Here are some important information for those who have sold or are about to sell their home. If you have a gain from the sale of your main home, you may be able to exclude all or part of that gain from your income. Keep the following in mind when you sell your home.
- In general, you are eligible to exclude the gain from income if you have owned and used your home as your main home for two years out of the five years prior to the date of its sale.
- If you have a gain from the sale of your main home, you may be able to exclude up to $250,000 of the gain from your income ($500,000 on a joint return in most cases).
- You are not eligible for the full exclusion if you excluded the gain from the sale of another home during the two-year period prior to the sale of your home.
- If you can exclude all of the gain, you do not need to report the sale of your home on your tax return.

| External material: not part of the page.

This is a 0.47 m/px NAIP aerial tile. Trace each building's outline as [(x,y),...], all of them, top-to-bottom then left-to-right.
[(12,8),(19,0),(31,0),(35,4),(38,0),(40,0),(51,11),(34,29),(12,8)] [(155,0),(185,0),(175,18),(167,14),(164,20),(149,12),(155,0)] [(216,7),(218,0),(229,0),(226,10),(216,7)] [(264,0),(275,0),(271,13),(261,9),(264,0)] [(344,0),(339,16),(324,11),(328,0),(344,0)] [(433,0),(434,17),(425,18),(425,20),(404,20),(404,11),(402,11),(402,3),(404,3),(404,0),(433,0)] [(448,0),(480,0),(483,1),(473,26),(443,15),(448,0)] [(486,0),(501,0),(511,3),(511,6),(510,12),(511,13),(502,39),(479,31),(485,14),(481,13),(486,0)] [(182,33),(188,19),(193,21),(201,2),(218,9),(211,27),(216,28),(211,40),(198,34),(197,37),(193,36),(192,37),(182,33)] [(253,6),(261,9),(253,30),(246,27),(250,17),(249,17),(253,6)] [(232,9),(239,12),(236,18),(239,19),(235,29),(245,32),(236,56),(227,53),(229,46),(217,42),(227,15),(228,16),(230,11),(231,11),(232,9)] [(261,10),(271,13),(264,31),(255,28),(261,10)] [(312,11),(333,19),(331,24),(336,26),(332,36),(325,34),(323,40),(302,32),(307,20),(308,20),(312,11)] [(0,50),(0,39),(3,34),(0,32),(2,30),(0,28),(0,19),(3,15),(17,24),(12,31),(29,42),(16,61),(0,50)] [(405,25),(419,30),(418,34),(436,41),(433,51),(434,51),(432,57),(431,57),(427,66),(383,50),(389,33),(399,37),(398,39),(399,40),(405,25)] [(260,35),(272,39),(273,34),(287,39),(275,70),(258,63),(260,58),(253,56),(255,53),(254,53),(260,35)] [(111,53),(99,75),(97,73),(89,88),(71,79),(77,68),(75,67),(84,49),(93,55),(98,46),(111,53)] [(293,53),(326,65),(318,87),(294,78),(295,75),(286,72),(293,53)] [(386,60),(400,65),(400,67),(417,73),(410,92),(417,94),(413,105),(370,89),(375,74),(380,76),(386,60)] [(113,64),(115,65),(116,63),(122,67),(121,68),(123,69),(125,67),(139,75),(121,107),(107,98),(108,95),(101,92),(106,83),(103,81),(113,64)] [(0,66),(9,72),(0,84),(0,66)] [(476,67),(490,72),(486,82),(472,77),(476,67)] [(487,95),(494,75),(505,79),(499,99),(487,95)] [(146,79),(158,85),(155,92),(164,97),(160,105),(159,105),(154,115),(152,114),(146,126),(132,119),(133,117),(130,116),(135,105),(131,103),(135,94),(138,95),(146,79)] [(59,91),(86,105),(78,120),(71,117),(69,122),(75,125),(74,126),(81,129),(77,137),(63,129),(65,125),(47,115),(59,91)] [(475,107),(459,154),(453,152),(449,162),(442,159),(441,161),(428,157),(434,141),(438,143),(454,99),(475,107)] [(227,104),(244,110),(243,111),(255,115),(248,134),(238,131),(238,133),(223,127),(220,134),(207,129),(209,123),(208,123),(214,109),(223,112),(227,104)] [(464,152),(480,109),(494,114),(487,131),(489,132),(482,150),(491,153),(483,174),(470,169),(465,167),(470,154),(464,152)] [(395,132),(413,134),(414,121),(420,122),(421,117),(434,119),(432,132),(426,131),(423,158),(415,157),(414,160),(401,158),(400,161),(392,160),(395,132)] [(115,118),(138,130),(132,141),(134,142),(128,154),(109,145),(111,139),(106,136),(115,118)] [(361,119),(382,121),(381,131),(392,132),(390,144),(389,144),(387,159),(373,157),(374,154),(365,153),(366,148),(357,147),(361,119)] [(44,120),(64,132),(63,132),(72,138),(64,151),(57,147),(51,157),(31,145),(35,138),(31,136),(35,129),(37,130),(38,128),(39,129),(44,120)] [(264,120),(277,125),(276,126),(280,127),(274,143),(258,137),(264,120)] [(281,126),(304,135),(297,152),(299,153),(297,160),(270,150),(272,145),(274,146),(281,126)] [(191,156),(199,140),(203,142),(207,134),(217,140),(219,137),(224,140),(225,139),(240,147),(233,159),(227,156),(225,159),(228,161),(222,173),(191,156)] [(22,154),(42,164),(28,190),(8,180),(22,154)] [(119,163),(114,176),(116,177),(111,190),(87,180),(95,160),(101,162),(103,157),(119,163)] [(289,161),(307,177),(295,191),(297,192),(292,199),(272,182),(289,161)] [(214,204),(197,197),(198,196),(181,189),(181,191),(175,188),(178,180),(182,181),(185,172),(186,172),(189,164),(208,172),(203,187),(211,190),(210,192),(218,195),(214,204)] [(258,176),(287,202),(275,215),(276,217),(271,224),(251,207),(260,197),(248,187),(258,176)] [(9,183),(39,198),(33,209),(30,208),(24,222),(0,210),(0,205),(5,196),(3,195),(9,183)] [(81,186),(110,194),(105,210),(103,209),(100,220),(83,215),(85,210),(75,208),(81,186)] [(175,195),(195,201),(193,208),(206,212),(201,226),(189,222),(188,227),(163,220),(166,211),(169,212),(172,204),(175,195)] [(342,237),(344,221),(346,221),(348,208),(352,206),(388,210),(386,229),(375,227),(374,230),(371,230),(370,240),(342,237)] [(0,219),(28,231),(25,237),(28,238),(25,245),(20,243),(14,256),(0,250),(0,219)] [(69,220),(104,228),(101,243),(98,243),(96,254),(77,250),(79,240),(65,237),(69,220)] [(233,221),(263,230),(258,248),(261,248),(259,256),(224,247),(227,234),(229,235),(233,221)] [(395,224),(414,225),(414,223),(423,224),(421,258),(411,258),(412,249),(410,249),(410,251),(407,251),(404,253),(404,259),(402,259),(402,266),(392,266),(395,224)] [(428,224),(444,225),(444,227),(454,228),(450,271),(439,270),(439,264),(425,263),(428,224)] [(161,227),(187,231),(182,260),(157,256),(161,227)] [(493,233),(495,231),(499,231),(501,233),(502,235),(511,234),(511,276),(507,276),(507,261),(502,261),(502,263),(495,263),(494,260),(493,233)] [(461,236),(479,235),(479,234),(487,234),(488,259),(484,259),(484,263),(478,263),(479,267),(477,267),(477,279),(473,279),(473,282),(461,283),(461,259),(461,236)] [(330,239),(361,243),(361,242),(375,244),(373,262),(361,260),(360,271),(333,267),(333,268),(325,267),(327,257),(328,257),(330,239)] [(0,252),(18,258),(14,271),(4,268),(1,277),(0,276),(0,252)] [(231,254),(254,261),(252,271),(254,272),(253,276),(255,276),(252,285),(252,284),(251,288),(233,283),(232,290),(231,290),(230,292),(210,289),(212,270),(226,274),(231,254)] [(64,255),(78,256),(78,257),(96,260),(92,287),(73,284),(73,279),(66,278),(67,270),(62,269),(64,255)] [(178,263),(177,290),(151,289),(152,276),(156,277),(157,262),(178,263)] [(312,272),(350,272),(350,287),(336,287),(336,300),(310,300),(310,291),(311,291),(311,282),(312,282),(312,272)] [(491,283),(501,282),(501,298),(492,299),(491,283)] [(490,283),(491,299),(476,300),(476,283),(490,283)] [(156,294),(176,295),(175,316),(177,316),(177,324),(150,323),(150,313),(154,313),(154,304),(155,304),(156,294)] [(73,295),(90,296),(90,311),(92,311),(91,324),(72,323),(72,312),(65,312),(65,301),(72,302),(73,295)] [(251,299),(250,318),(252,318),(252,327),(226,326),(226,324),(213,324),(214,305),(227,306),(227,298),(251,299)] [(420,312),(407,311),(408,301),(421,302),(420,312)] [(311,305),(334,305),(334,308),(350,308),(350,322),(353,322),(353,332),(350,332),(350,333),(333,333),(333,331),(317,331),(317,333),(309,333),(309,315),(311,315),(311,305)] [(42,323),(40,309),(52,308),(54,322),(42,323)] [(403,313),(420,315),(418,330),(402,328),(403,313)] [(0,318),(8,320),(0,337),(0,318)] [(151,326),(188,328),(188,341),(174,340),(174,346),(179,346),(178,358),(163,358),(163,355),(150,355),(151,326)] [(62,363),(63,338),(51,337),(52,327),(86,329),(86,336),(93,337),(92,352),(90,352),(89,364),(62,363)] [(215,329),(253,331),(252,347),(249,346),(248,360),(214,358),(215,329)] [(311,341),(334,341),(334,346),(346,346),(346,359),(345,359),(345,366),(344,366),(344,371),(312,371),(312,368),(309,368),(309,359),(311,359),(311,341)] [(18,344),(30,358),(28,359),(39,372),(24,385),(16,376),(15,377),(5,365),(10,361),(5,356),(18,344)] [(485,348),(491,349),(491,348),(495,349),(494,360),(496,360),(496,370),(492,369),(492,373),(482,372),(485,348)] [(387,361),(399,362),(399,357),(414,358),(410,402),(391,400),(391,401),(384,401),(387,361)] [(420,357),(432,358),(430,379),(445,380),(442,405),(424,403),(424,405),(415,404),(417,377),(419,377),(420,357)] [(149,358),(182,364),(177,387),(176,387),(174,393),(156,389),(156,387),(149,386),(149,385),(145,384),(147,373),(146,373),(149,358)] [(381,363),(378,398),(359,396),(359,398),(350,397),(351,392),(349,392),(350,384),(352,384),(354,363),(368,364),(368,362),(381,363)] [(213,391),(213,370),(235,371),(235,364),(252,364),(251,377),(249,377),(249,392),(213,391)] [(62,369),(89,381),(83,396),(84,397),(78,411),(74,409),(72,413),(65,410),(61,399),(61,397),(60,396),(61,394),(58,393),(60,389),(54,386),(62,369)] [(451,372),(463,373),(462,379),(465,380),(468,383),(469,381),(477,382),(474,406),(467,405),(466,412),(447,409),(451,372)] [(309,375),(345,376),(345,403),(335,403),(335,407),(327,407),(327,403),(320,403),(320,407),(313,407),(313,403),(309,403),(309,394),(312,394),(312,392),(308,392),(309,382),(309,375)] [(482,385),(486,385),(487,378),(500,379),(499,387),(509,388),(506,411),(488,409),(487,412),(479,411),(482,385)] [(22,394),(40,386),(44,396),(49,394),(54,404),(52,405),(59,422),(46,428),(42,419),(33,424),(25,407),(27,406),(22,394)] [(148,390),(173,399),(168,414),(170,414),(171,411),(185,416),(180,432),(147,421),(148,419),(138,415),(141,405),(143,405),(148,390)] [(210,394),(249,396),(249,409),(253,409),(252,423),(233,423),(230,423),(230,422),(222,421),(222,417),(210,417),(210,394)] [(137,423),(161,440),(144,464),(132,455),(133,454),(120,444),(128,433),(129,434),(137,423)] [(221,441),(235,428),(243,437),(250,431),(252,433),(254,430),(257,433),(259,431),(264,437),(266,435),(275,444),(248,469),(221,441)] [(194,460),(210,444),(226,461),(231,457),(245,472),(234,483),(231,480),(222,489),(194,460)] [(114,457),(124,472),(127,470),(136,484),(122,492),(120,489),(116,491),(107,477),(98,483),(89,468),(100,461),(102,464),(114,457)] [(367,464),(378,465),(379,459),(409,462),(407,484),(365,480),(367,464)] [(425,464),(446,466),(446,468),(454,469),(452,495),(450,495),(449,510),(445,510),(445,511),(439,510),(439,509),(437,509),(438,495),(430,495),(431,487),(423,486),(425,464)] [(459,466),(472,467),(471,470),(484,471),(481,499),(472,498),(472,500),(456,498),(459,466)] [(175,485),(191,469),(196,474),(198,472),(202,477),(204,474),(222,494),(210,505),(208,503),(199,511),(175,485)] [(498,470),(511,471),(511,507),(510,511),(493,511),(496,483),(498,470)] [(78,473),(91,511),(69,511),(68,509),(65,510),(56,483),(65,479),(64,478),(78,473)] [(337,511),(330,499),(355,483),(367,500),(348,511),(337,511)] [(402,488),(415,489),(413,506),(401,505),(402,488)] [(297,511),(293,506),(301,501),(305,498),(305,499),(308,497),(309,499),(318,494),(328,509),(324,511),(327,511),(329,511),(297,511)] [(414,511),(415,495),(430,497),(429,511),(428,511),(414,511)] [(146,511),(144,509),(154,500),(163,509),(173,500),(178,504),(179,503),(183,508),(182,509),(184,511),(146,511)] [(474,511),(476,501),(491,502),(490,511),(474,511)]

- If you have a gain that cannot be excluded, it is taxable. You must report it on Form 1040, Schedule D, Capital Gains and Losses.
- You cannot deduct a loss from the sale of your main home.
- Worksheets are included in Publication 523, Selling Your Home, to help you figure the adjusted basis of the home you sold, the gain (or loss) on the sale, and the gain that you can exclude. Most tax software can also help with this calculation.
- If you have more than one home, you can exclude a gain only from the sale of your main home. You must pay tax on the gain from selling any other home. If you have two homes and live in both of them, your main home is ordinarily the one you live in most of the time.
- Special rules may apply when you sell a home for which you received the first-time homebuyer credit. See Publication 523, Selling Your Home, for details.
- When you move, be sure to update your address with the IRS and the U.S. Postal Service to ensure you receive mail from the IRS. Use Form 8822, Change of Address, to notify the IRS of your address change.